This is a simple sponge, very similar to a Victoria sandwich cake with the addition of lemon zest – my grandmother's recipe for an afternoon tea.
255g self-raising flour
170g butter, softened
100g caster sugar
4 eggs
1 tsp salt and 1 tsp baking powder
zest of 1 lemon
Preheat the oven to 180ºC and line the bottom of two 20cm sandwich tins with greaseproof paper. My grandmother used one cake tin and then cut the cake into three - I decided two layers was enough!
Sieve together the flour, baking powder and salt.
Cream the butter and sugar until pale and fluffy. Add the lemon zest and then the eggs, one at a time, alternating with the flour mixture. If you need to loosen the mix, add a little milk.
Beat well and then divide the mixture between the two tins. Bake for 20-25 minutes or until a skewer inserted in the middle comes out clean.

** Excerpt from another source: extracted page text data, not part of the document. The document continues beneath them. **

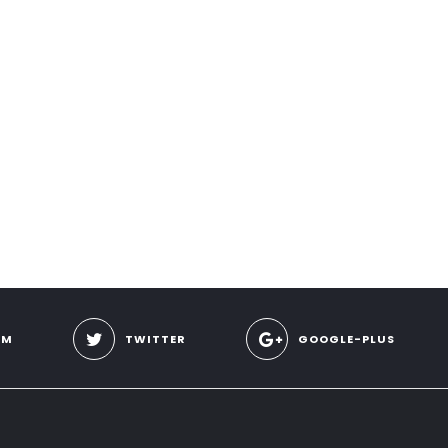
AM
TWITTER
GOOGLE-PLUS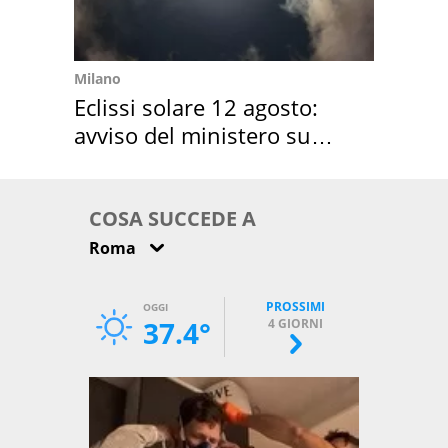
Milano
Eclissi solare 12 agosto:
avviso del ministero su
come osservarla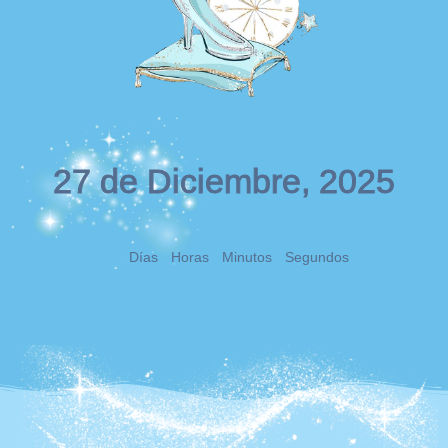
27 de Diciembre, 2025
Días
Horas
Minutos
Segundos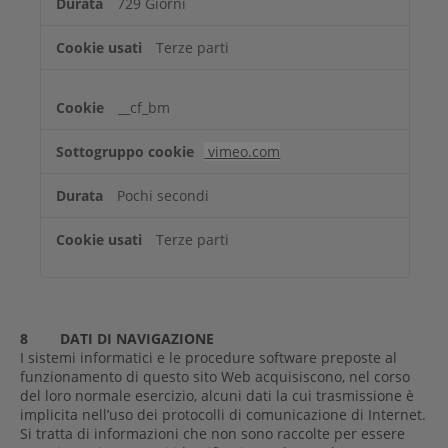
729 Giorni
Terze parti
__cf_bm
vimeo.com
Pochi secondi
Terze parti
8
DATI DI NAVIGAZIONE
I sistemi informatici e le procedure software preposte al
funzionamento di questo sito Web acquisiscono, nel corso
del loro normale esercizio, alcuni dati la cui trasmissione è
implicita nell’uso dei protocolli di comunicazione di Internet.
Si tratta di informazioni che non sono raccolte per essere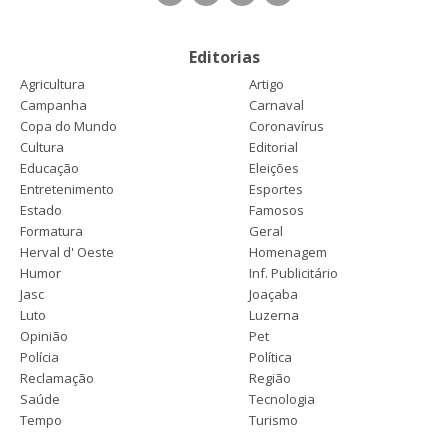
Editorias
Agricultura
Artigo
Campanha
Carnaval
Copa do Mundo
Coronavírus
Cultura
Editorial
Educação
Eleições
Entretenimento
Esportes
Estado
Famosos
Formatura
Geral
Herval d' Oeste
Homenagem
Humor
Inf. Publicitário
Jasc
Joaçaba
Luto
Luzerna
Opinião
Pet
Polícia
Política
Reclamação
Região
Saúde
Tecnologia
Tempo
Turismo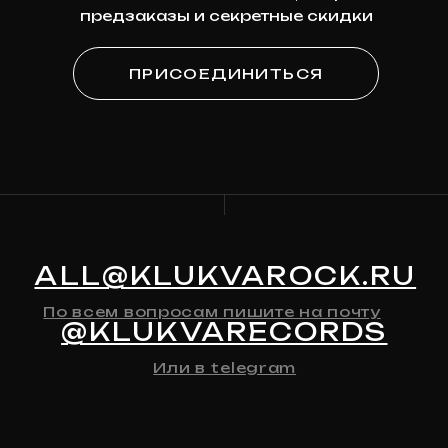
Узнавайте первыми о новинках,
скидках и будущих релизах
Ваша эл. почта
ПОДПИСАТЬСЯ
Я
согласен на обработку моих персональных
данных
в соответствии с
политикой
конфиденциальности
Я
согласен на получение рекламно-
информационной рассылки
КАТАЛОГ
О МАГАЗИНЕ
Предзаказ
Контакты
Клюква
Новости
Мерч
История Релизов
Автографы
Все товары
ДЛЯ КЛИЕНТА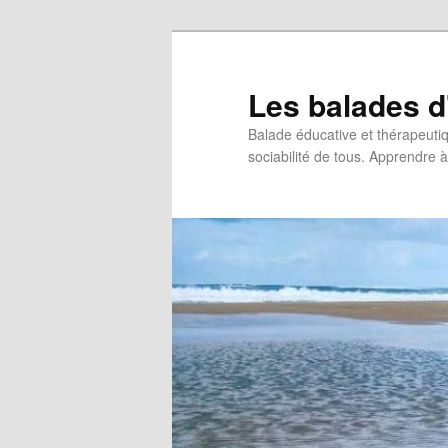
Les balades d
Balade éducative et thérapeutiqu
sociabilité de tous. Apprendre à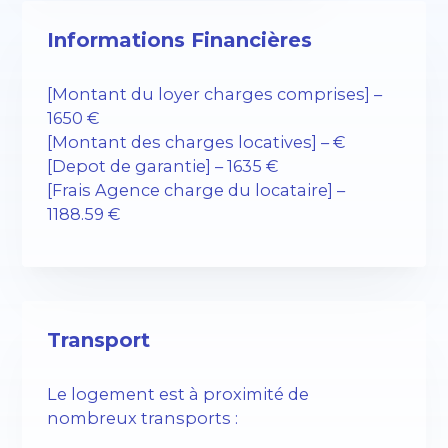
Informations Financières
[Montant du loyer charges comprises] –
1650 €
[Montant des charges locatives] – €
[Depot de garantie] – 1635 €
[Frais Agence charge du locataire] –
1188.59 €
Transport
Le logement est à proximité de
nombreux transports :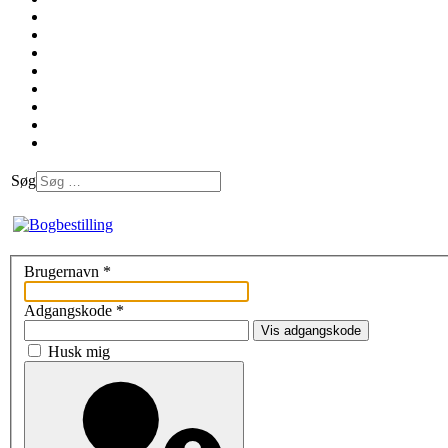
Søg
Brugernavn
*
Adgangskode
*
Vis adgangskode
Husk mig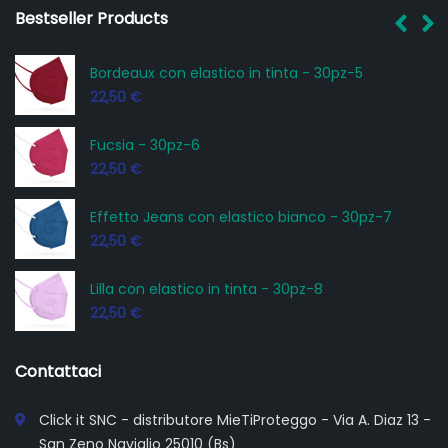
Bestseller Products
Bordeaux con elastico in tinta - 30pz-5
22,50
€
Fucsia - 30pz-6
22,50
€
Effetto Jeans con elastico bianco - 30pz-7
22,50
€
Lilla con elastico in tinta - 30pz-8
22,50
€
Contattaci
Click it SNC - distributore MieTiProteggo - Via A. Diaz 13 -
San Zeno Naviglio 25010 (Bs)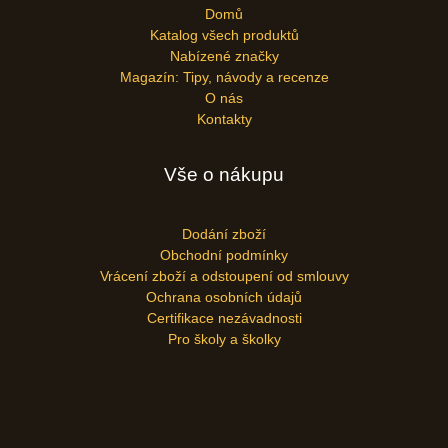
Domů
Katalog všech produktů
Nabízené značky
Magazín: Tipy, návody a recenze
O nás
Kontakty
Vše o nákupu
Dodání zboží
Obchodní podmínky
Vrácení zboží a odstoupení od smlouvy
Ochrana osobních údajů
Certifikace nezávadnosti
Pro školy a školky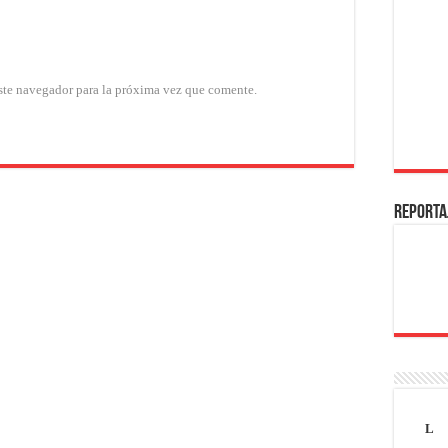
ste navegador para la próxima vez que comente.
REPORTA
L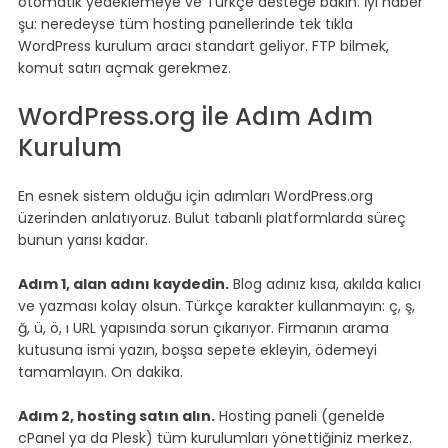
otomatik yedeklemeye ve Türkçe desteğe bakın. İyi haber 
şu: neredeyse tüm hosting panellerinde tek tıkla 
WordPress kurulum aracı standart geliyor. FTP bilmek, 
komut satırı açmak gerekmez.
WordPress.org ile Adım Adım 
Kurulum
En esnek sistem olduğu için adımları WordPress.org 
üzerinden anlatıyoruz. Bulut tabanlı platformlarda süreç 
bunun yarısı kadar.
Adım 1, alan adını kaydedin.
 Blog adınız kısa, akılda kalıcı 
ve yazması kolay olsun. Türkçe karakter kullanmayın: ç, ş, 
ğ, ü, ö, ı URL yapısında sorun çıkarıyor. Firmanın arama 
kutusuna ismi yazın, boşsa sepete ekleyin, ödemeyi 
tamamlayın. On dakika.
Adım 2, hosting satın alın.
 Hosting paneli (genelde 
cPanel ya da Plesk) tüm kurulumları yönettiğiniz merkez.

The recipe suggests spreading butter icing between the two cakes and adding a few drops of carmine – also known as cochineal - and strawberry flavouring to the mix.
I chose to use my home made strawberry jam for the middle and a butter icing for the top, flavoured with lemon juice as she suggests.
Butter Icing
200g icing sugar, sieved
75g butter, softened
lemon juice to taste (about half a lemon)
Simply cream the butter, icing sugar and lemon juice together and spread across the top of the cake. Alternatively, you could just dust the top with icing sugar.